Senate Democrats Drop Key Estate Tax Proposal

In an attempt to shore up support for President Obama tax plan, Senate Democratic leaders are eliminating a key provision to tax wealthy estates.

Democrats could not reach a consensus in the Senate Democratic Caucus over how much to tax estates transferred after a person’s death, prompting Senate Majority Leader Harry Reid to inform senators Thursday that he’d drop that provision. The bill would now cost $250 billion, down from the $272 billion, one-year cost of the original proposal, aides said.

“The majority leader wanted to focus on the middle-class tax relief,” Sen. Dick Durbin (D-Ill.) told reporters.

While the Obama tax bill has no chance of winning the 60 votes needed for passage, Democrats want to build at least a simple majority so they can point fingers at Republicans for protecting wealthy families at the expense of tax breaks for the middle class. Anything less than 50 votes would reflect poorly on the president.

Obama says he wants to let the Bush tax cuts expire for households with income over $250,000, and extend the rest of the rates for one year. Republicans want to extend all of the tax rates for everyone for one year, warning that any tax increase would have a negative effect on an already anemic economic recovery, a notion the president himself agreed with when extended the Bush tax cuts back in 2010.

A vote is expected next week on the Democratic plan, and Reid is confident Democrats will muster at least 50 votes, especially after dropping the estate tax provision. Sens. Jim Webb (D-Va.) and Joe Lieberman (I-Conn.) both have announced they would oppose the Obama plan.

The original version of the Senate Democrats’ tax legislation would have set the maximum tax rate of an estate valued at more than $3.5 million at 45 percent. Right now, there’s a 35 percent rate for estates worth more than $5.12 million. If Congress doesn’t act, estates worth $1 million will be hit with a 55 percent tax rate next year. Republicans have labelled the estate tax, the “death tax.”

To strengthen their arguments for extending all the current rates, Senate Republicans on Thursday circulated a study by the nonpartisan Joint Committee on Taxation that showed there was a mere $28 billion difference between the GOP proposal and the Democratic plan, which would end the current rates for household income of above $250,000. That difference, Republicans noted, equaled how much the government spends in a mere three days.

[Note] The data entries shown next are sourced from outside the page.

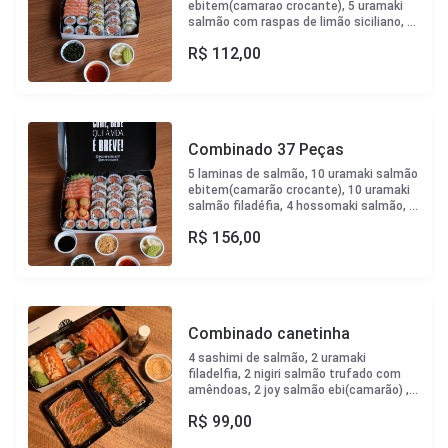
ebitem(camarao crocante), 5 uramaki
salmão com raspas de limão siciliano, 5
uramaki filadélfia, 4 hossomaki
R$
112,00
salmão.Acompanha tare, sweet chilli,
crispy de couve e batata doce, wassabi
e gengibre.
Combinado 37 Peças
5 laminas de salmão, 10 uramaki salmão
ebitem(camarão crocante), 10 uramaki
salmão filadéfia, 4 hossomaki salmão, 4
hossomaki alaska, 4 joy salmão
R$
156,00
ebitem(camarão crocante). Acompanha
tare, sweet chilli, crispy de couve e
batata doce, wassabi e gengibre.
Combinado canetinha
4 sashimi de salmão, 2 uramaki
filadelfia, 2 nigiri salmão trufado com
amêndoas, 2 joy salmão ebi(camarão) , 4
lâminas de carpaccio de salmão trufado
R$
99,00
com raspas de limão siciliano e flor de
sal, 4 lâminas de carpaccio de salmão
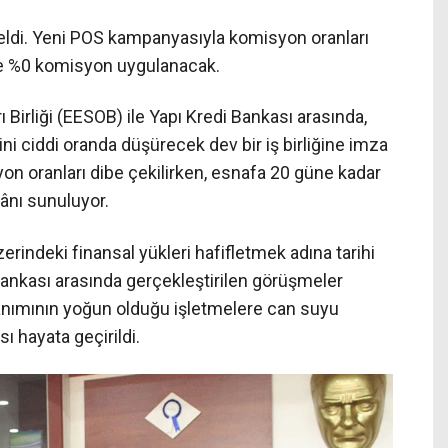
eldi. Yeni POS kampanyasıyla komisyon oranları
e %0 komisyon uygulanacak.
 Birliği (EESOB) ile Yapı Kredi Bankası arasında,
ni ciddi oranda düşürecek dev bir iş birliğine imza
n oranları dibe çekilirken, esnafa 20 güne kadar
nı sunuluyor.
erindeki finansal yükleri hafifletmek adına tarihi
 Bankası arasında gerçekleştirilen görüşmeler
llanımının yoğun olduğu işletmelere can suyu
ı hayata geçirildi.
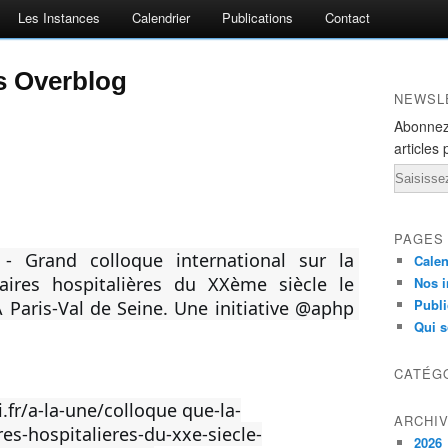
Les Instances
Calendrier
Publications
Contact
is Overblog
NEWSL
Abonnez
articles 
Email
PAGES
- Grand colloque international sur la 
Calen
ires hospitalières du XXème siècle le 
Nos i
Publi
Paris-Val de Seine. Une initiative 
@aphp
Qui 
CATÉG
.fr/a-la-une/colloque 
que-la-
ARCHI
es-hospitalieres-du-xxe-siecle-
2026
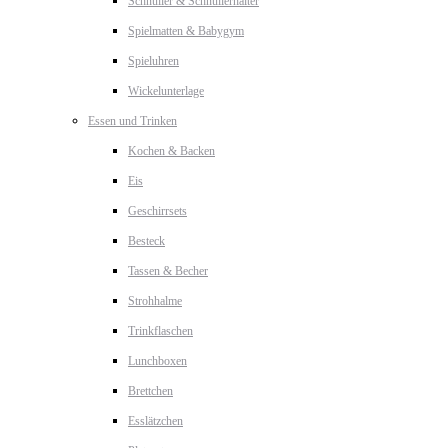
Schnuller & Schnullerhalter
Spielmatten & Babygym
Spieluhren
Wickelunterlage
Essen und Trinken
Kochen & Backen
Eis
Geschirrsets
Besteck
Tassen & Becher
Strohhalme
Trinkflaschen
Lunchboxen
Brettchen
Esslätzchen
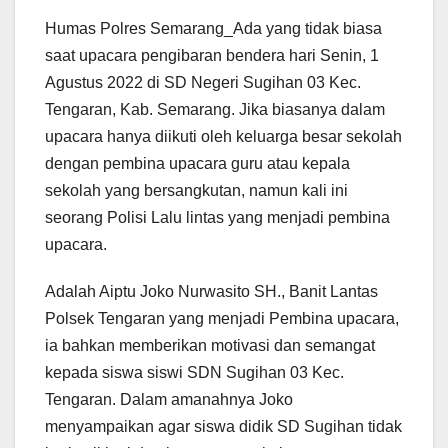
Humas Polres Semarang_Ada yang tidak biasa
saat upacara pengibaran bendera hari Senin, 1
Agustus 2022 di SD Negeri Sugihan 03 Kec.
Tengaran, Kab. Semarang. Jika biasanya dalam
upacara hanya diikuti oleh keluarga besar sekolah
dengan pembina upacara guru atau kepala
sekolah yang bersangkutan, namun kali ini
seorang Polisi Lalu lintas yang menjadi pembina
upacara.
Adalah Aiptu Joko Nurwasito SH., Banit Lantas
Polsek Tengaran yang menjadi Pembina upacara,
ia bahkan memberikan motivasi dan semangat
kepada siswa siswi SDN Sugihan 03 Kec.
Tengaran. Dalam amanahnya Joko
menyampaikan agar siswa didik SD Sugihan tidak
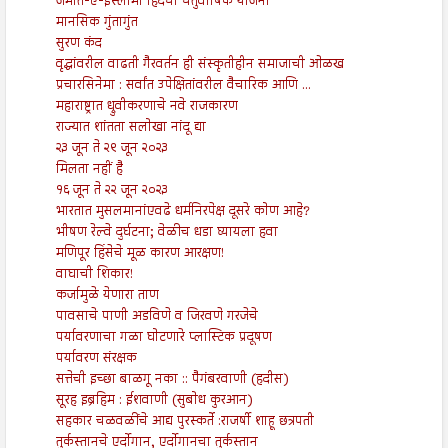
जमात-ए-इस्लामी हिंदची चतुर्वार्षिक योजना
मानसिक गुंतागुंत
सुरण कंद
वृद्धांवरील वाढती गैरवर्तन ही संस्कृतीहीन समाजाची ओळख
प्रचारसिनेमा : सर्वांत उपेक्षितांवरील वैचारिक आणि ...
महाराष्ट्रात ध्रुवीकरणाचे नवे राजकारण
राज्यात शांतता सलोखा नांदू द्या
२३ जून ते २९ जून २०२३
मिलता नहीं है
१६ जून ते २२ जून २०२३
भारतात मुसलमानांएवढे धर्मनिरपेक्ष दूसरे कोण आहे?
भीषण रेल्वे दुर्घटना; वेळीच धडा घ्यायला हवा
मणिपूर हिंसेचे मूळ कारण आरक्षण!
वाघाची शिकार!
कर्जामुळे येणारा ताण
पावसाचे पाणी अडविणे व जिरवणे गरजेचे
पर्यावरणाचा गळा घोटणारे प्लास्टिक प्रदूषण
पर्यावरण संरक्षक
सत्तेची इच्छा बाळगू नका :: पैगंबरवाणी (हदीस)
सूरह इब्रहिम : ईशवाणी (सुबोध कुरआन)
सहकार चळवळींचे आद्य पुरस्कर्ते :राजर्षी शाहू छत्रपती
तुर्कस्तानचे एर्दोगान, एर्दोगानचा तुर्कस्तान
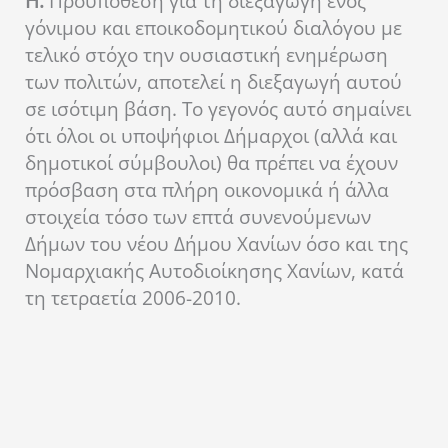
Η.
Προϋπόθεση για τη διεξαγωγή ενός
γόνιμου και εποικοδομητικού διαλόγου με
τελικό στόχο την ουσιαστική ενημέρωση
των πολιτών, αποτελεί η διεξαγωγή αυτού
σε ισότιμη βάση. Το γεγονός αυτό σημαίνει
ότι όλοι οι υποψήφιοι Δήμαρχοι (αλλά και
δημοτικοί σύμβουλοι) θα πρέπει να έχουν
πρόσβαση στα πλήρη οικονομικά ή άλλα
στοιχεία τόσο των επτά συνενούμενων
Δήμων του νέου Δήμου Χανίων όσο και της
Νομαρχιακής Αυτοδιοίκησης Χανίων, κατά
τη τετραετία 2006-2010.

“The American people deserve better than to have the president and his allies threaten to melt down our economy for what amounts to less than three days of federal spending,” said Utah Sen. Orrin Hatch, the top Republican on the Finance Committee.

Sen. Chuck Schumer (D-N.Y.) dismissed the report as a “smokescreen” by Republicans.

“The truth is, if we decouple the tax cuts for those earning above $250,000, that means they will be gone for good,” Schumer said in a statement. “Over 10 years, that will reduce the deficit by $800 billion compared to what Republicans want to do.”